Early in the morning along Roosevelt Avenue, an underground economy thrives beneath the encroaching light of dawn.

Dozens of Spanish-speaking immigrant day laborers lean against mailboxes and wait in front of cars, passing their time until potential employers pull up in vans to cart them off to construction sites for a day’s wage.

But the system that has operated beneath the radar for years is facing scrutiny from public officials concerned that it not only detracts from the Woodside neighborhood where the laborers assemble, but also leaves the immigrants exposed to abuse by employers.

City Councilwoman Helen Sears (D-Jackson Heights) is drafting a resolution to bring the problem to the attention of legislators through hearings where they could brainstorm potential solutions.

“This is a very sensitive issue,” Sears said in a telephone interview Monday. “It represents people from all sides — it represents workers, it represents community people.”

Sears jumped on the issue when Community Board 2 Chairman Joseph Conley told her about a rise in neighborhood complaints stemming from the gathering of the laborers who sometimes linger on the streets throughout the day if they are not hired.

“It’s really becoming an image problem,” Conley said. “We’re seeing more of the day laborers stay in the community longer because there’s less jobs.”

Meanwhile, the laborers themselves are often subject to abuse by their employers, who may take advantage of them by offering a certain wage yet paying only a fraction of that — if anything at all.

“People are doing a day’s work, some of them don’t even get paid for it and they have no recourse,” Sears said.

Yet the practice serves a fundamental need for both the immigrants, who need to earn a living, and the contractors, who value them as a source of efficient labor.

“They come unskilled, untrained, and they fill certain tasks that contractors have found difficult to fill,” Sears said.

The laborers congregate alongside Roosevelt Avenue around 69th Street, a popular shopping district directly beneath the elevated No. 7 train. The neighborhood is mostly residential along the adjacent blocks.

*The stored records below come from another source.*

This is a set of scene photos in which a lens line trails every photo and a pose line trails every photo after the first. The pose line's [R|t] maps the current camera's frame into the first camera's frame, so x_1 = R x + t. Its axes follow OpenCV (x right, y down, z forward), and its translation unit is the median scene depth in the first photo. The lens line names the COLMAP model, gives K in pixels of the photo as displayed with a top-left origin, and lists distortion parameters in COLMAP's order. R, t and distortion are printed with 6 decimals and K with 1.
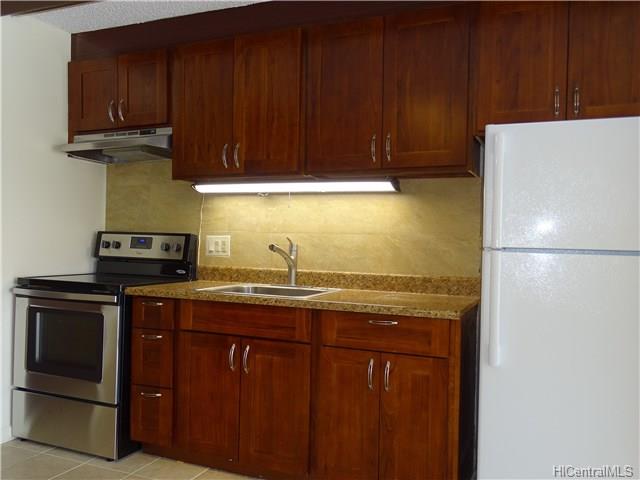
lens RADIAL K [[544.9, 0, 320.0], [0, 544.9, 240.0], [0, 0, 1]] dist [0.027062, -0.002058]
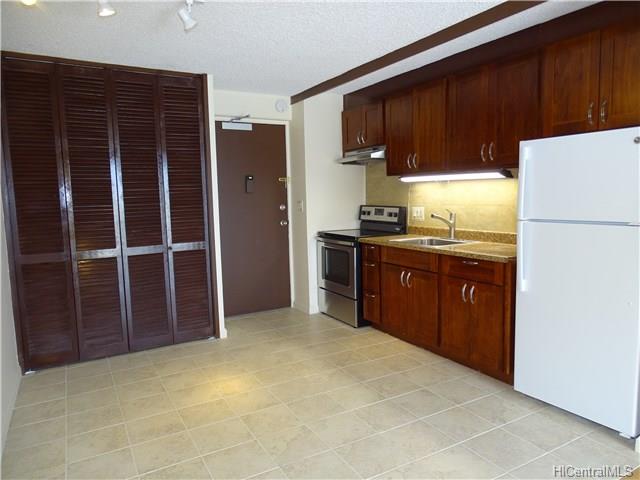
lens RADIAL K [[454.2, 0, 320.0], [0, 454.2, 240.0], [0, 0, 1]] dist [-0.001237, 0.002901]
pose [[0.795576, 0.022067, -0.605452, 0.445704], [0.037718, 0.995594, 0.085850, -0.041863], [0.604679, -0.091136, 0.791238, -0.284324]]
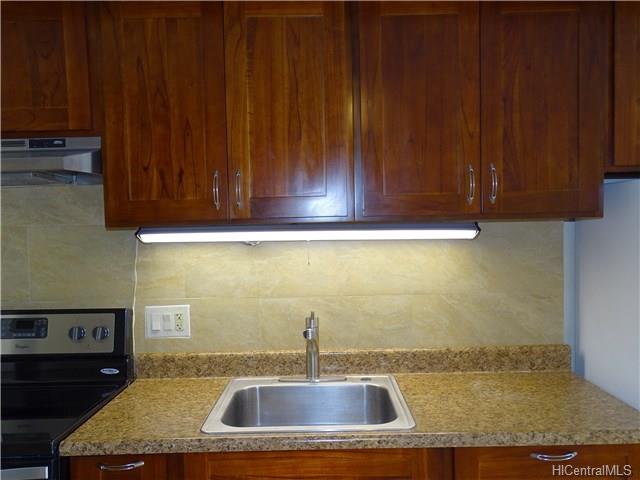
lens RADIAL K [[544.9, 0, 320.0], [0, 544.9, 240.0], [0, 0, 1]] dist [0.027062, -0.002058]
pose [[0.911783, -0.053827, 0.407131, -0.310686], [0.039430, 0.998267, 0.043677, -0.117223], [-0.408776, -0.023771, 0.912325, 0.382816]]
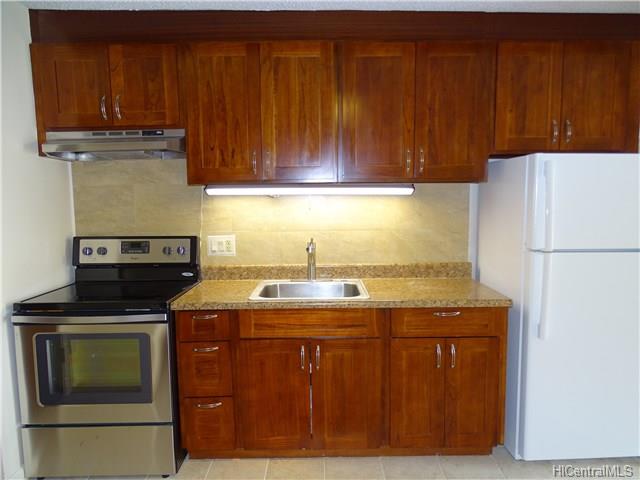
lens RADIAL K [[454.2, 0, 320.0], [0, 454.2, 240.0], [0, 0, 1]] dist [-0.001237, 0.002901]
pose [[0.909966, -0.070672, 0.408617, -0.406489], [0.029195, 0.993844, 0.106874, -0.094598], [-0.413654, -0.085322, 0.906427, 0.168350]]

The avenue is a known spot where the immigrants can find jobs and contractors can find workers.

But it is also a system that defies regulation, a network of spoken contracts and cash transactions that exists outside the letter of the law.

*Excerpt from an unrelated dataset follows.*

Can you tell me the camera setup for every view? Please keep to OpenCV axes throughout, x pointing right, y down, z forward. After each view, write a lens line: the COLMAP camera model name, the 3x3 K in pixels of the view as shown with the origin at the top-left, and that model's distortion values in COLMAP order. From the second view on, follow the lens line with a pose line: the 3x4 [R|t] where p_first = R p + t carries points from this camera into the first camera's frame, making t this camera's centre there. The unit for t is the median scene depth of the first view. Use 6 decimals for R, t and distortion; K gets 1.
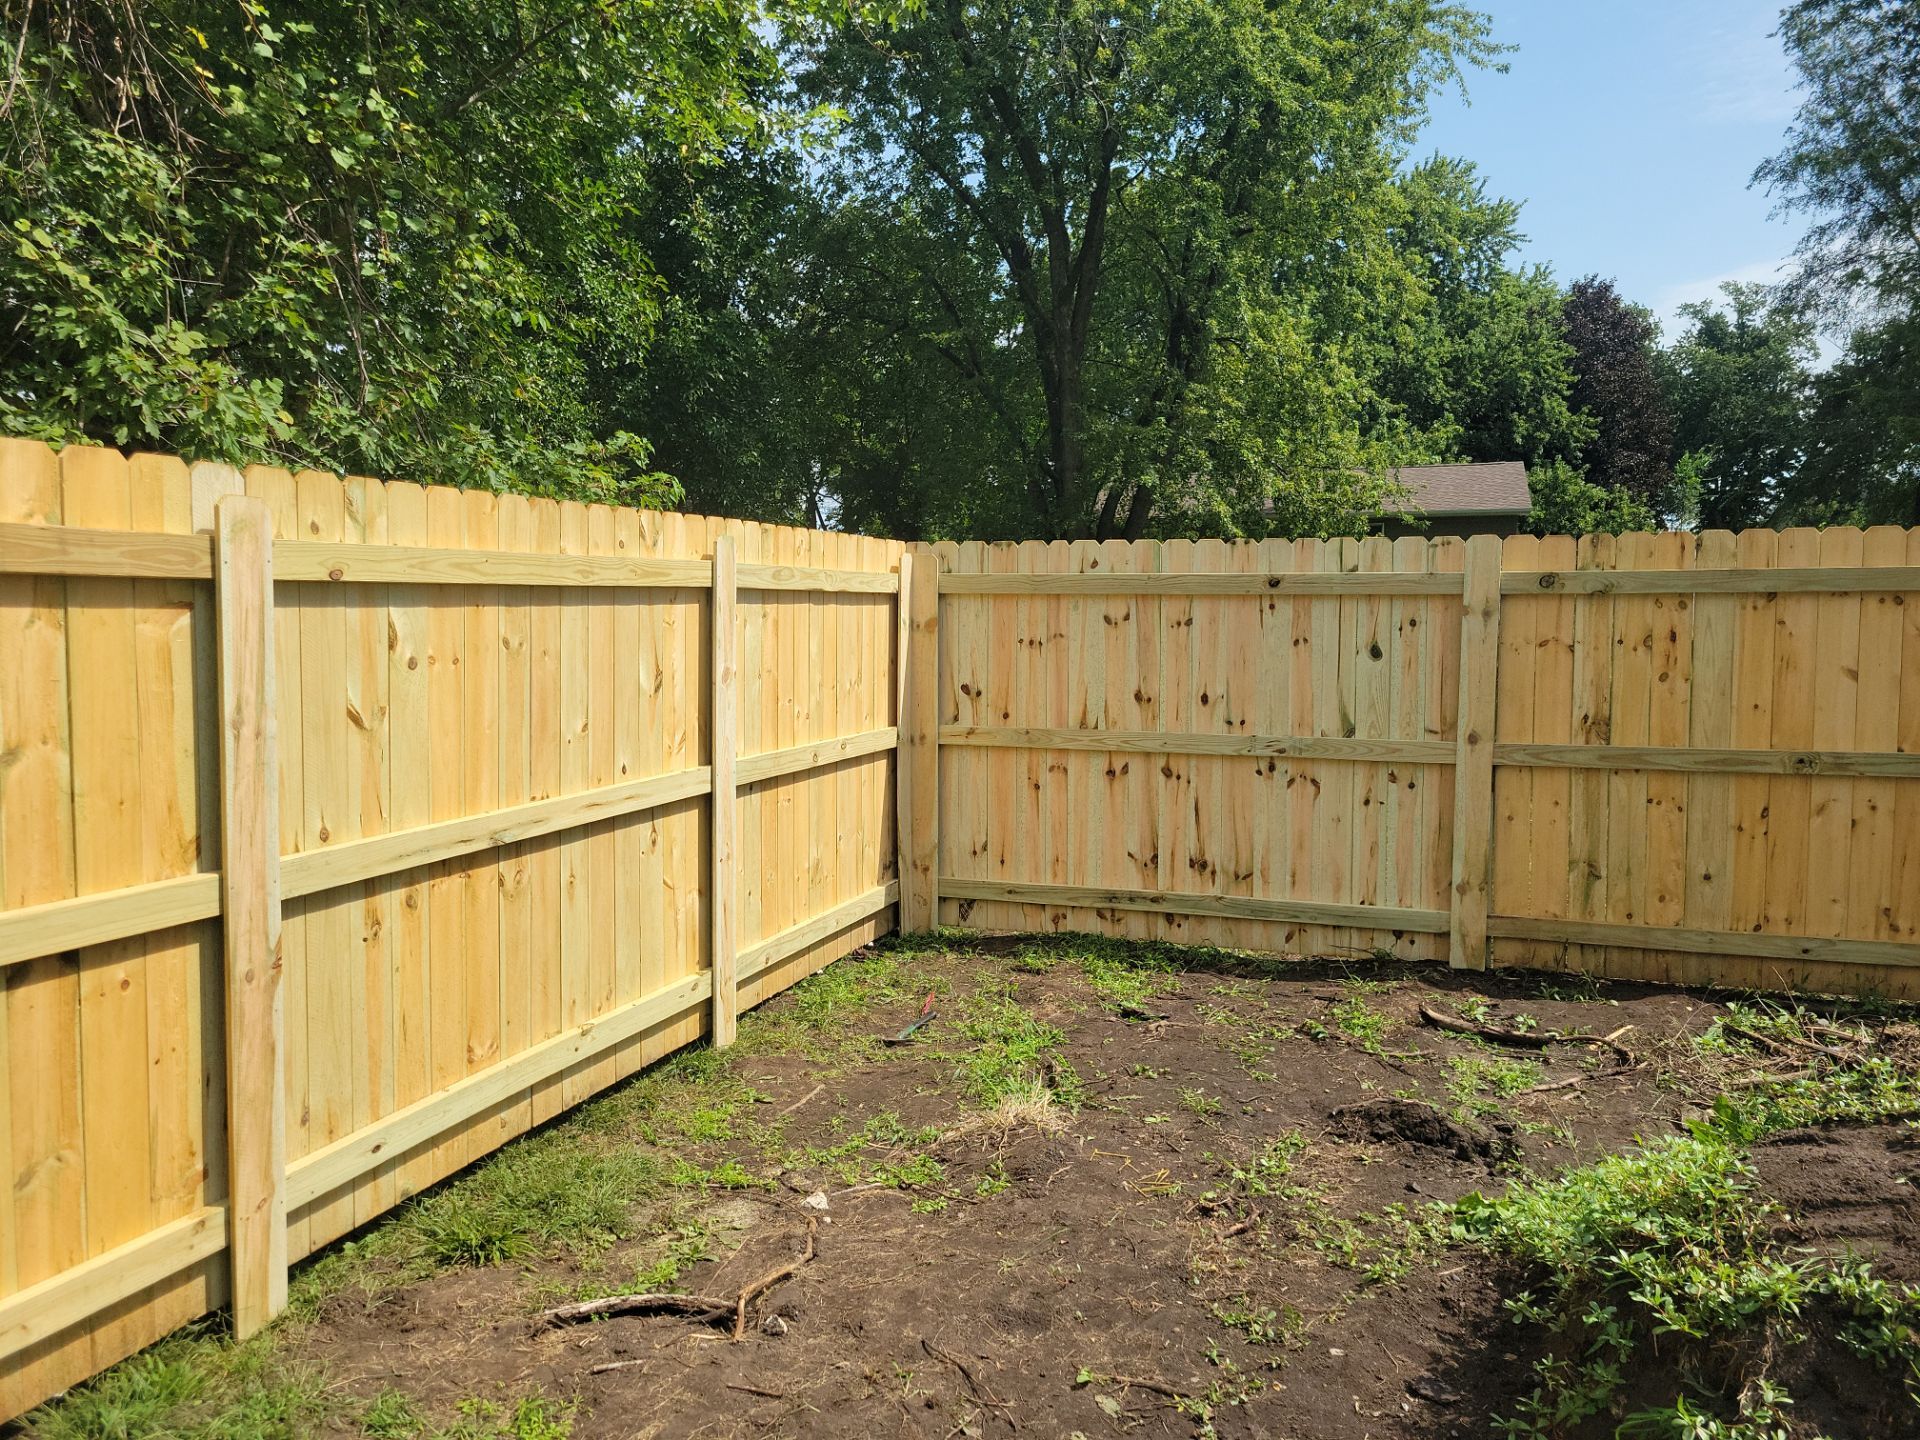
lens RADIAL K [[1437.3, 0, 960.0], [0, 1437.3, 720.0], [0, 0, 1]] dist [0.049833, -0.001176]
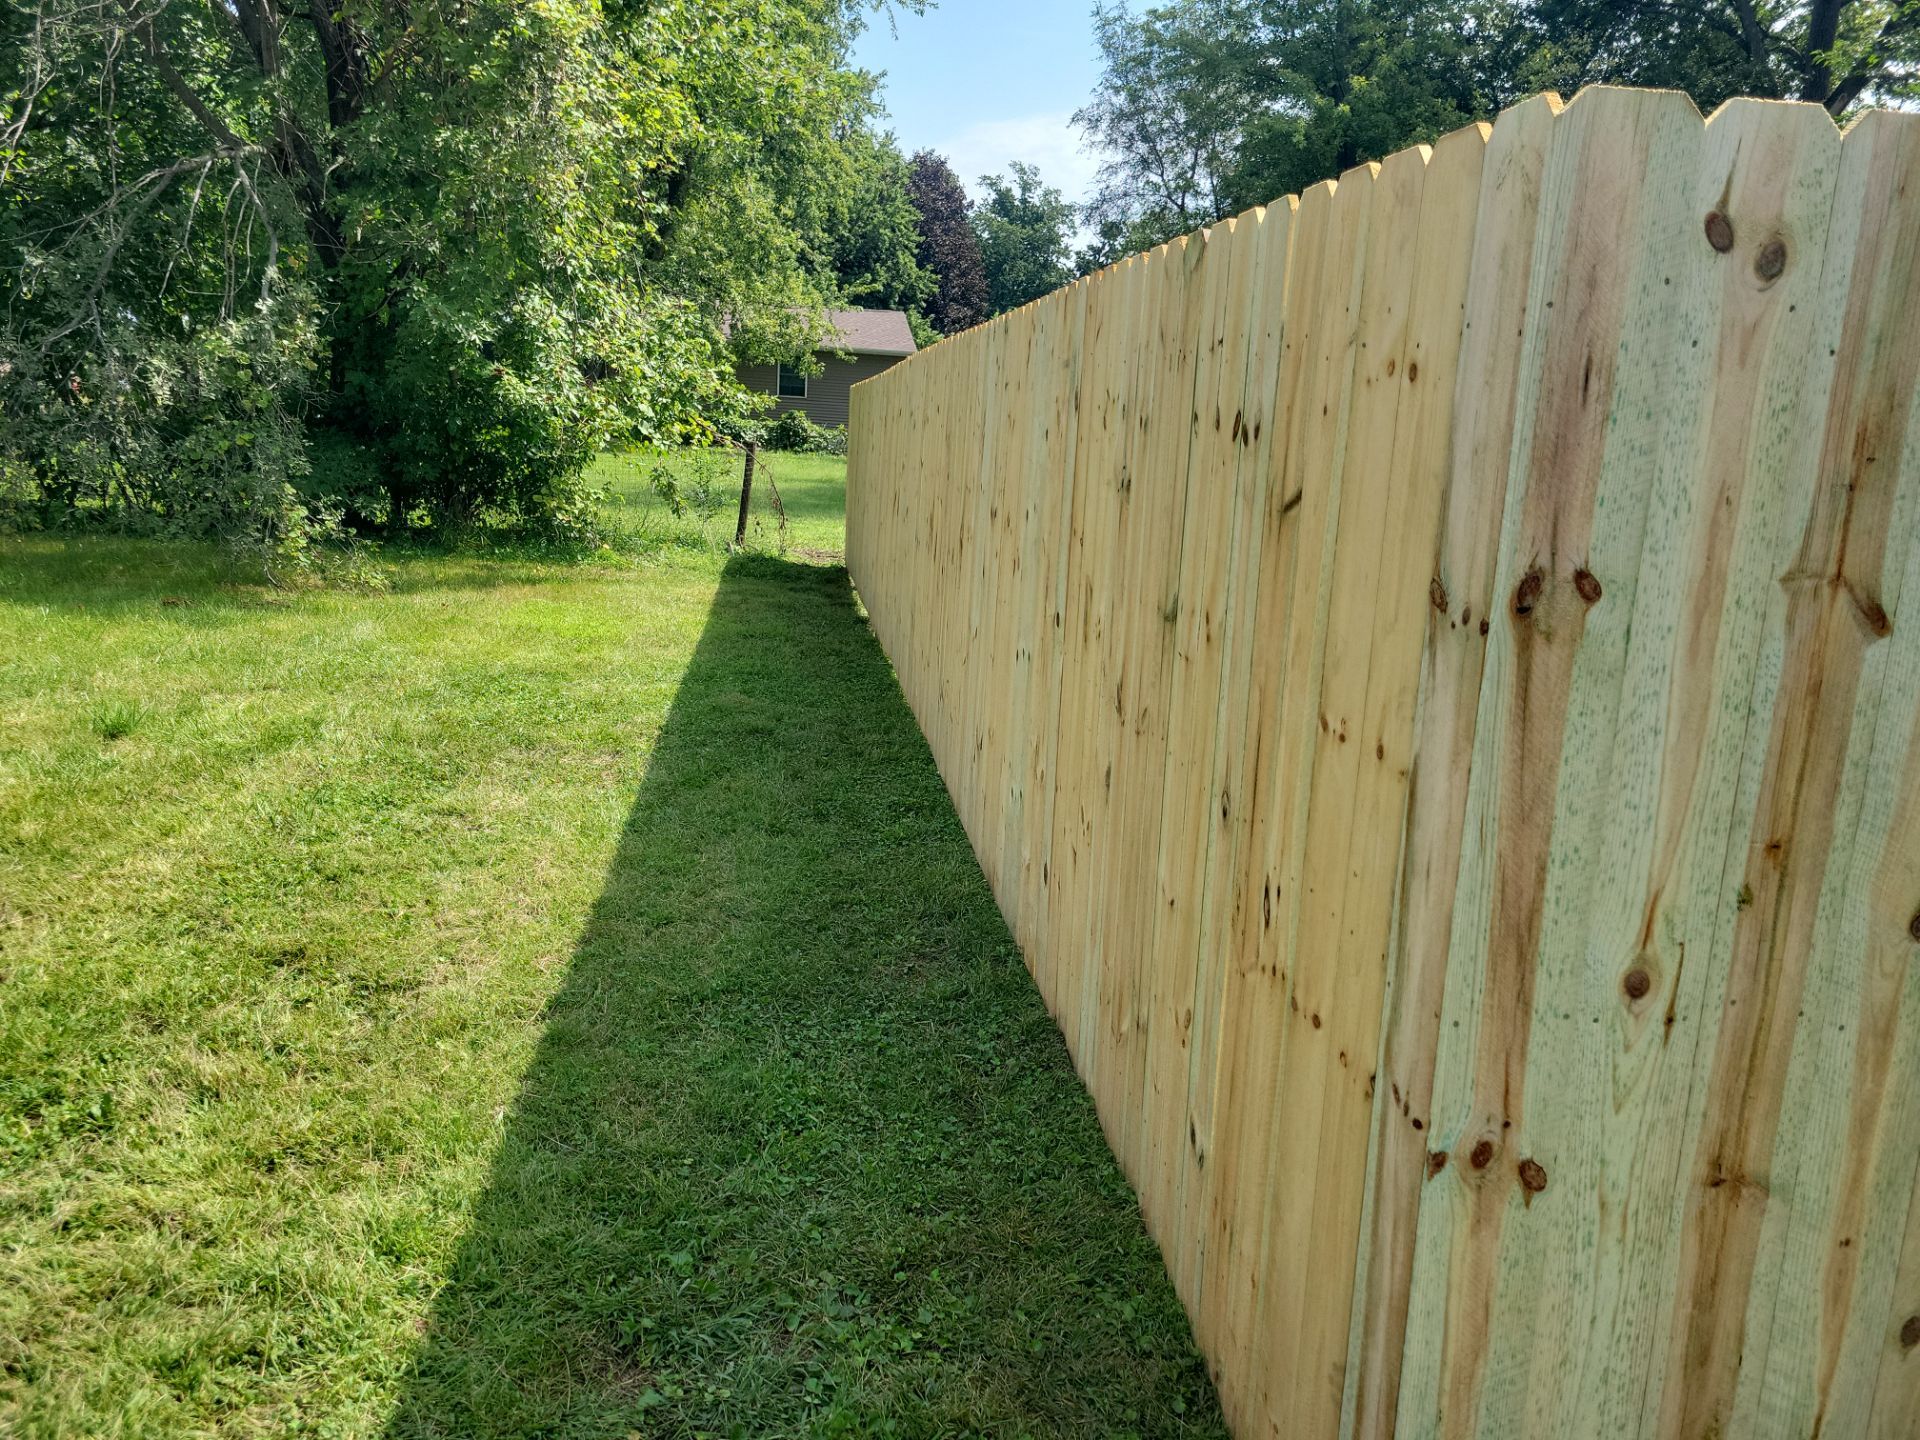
lens RADIAL K [[1464.0, 0, 965.7], [0, 1464.0, 675.3], [0, 0, 1]] dist [0.068851, -0.049836]
pose [[0.889757, -0.020264, 0.455984, -0.105658], [-0.023363, 0.995683, 0.089836, 0.013734], [-0.455835, -0.090585, 0.885443, -0.126278]]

“The whole process is very tricky because it’s almost like an underground culture that doesn’t really exist,” said Anat Jacobson, the spokeswoman for Public Advocate Betsy Gotbaum, who met with Sears Friday to discuss the issue.

The informal arrangements allow the work to get done without standard paperwork from either the immigrants or their employers.

“By and large, we think they’re undocumented because it’s a cash society that they’re trying to work in,” Conley said. “The contractors are looking to pick up people and pay them off the books — it’s not a union sanctioned thing. The city can’t sanction it.”

The complexity of the problem — and the subversive nature of the business — makes the prospect of finding a solution all the more difficult. Although undocumented immigrants are unlikely to report incidents of mistreatment to the authorities for fear of being deported, Jacobson said Gotbaum’s office would investigate whether a community-based organization could provide support for the laborers without the fear of reprisals.

From the community perspective, Jacobson suggested that a new meeting point could be devised in a more industrial area to prevent the laborers from disturbing residents.

On another front, police from the 108th Precinct have begun addressing a rise in daytime burglaries by issuing traffic violations to vehicles illegally parked where the laborers gather, Conley said, thus discouraging contractors from driving there to pick up workers.

“We’re dealing with human beings, but we’re also dealing with communities, communities that have developed some problems and they need to be addressed as well,” Sears said.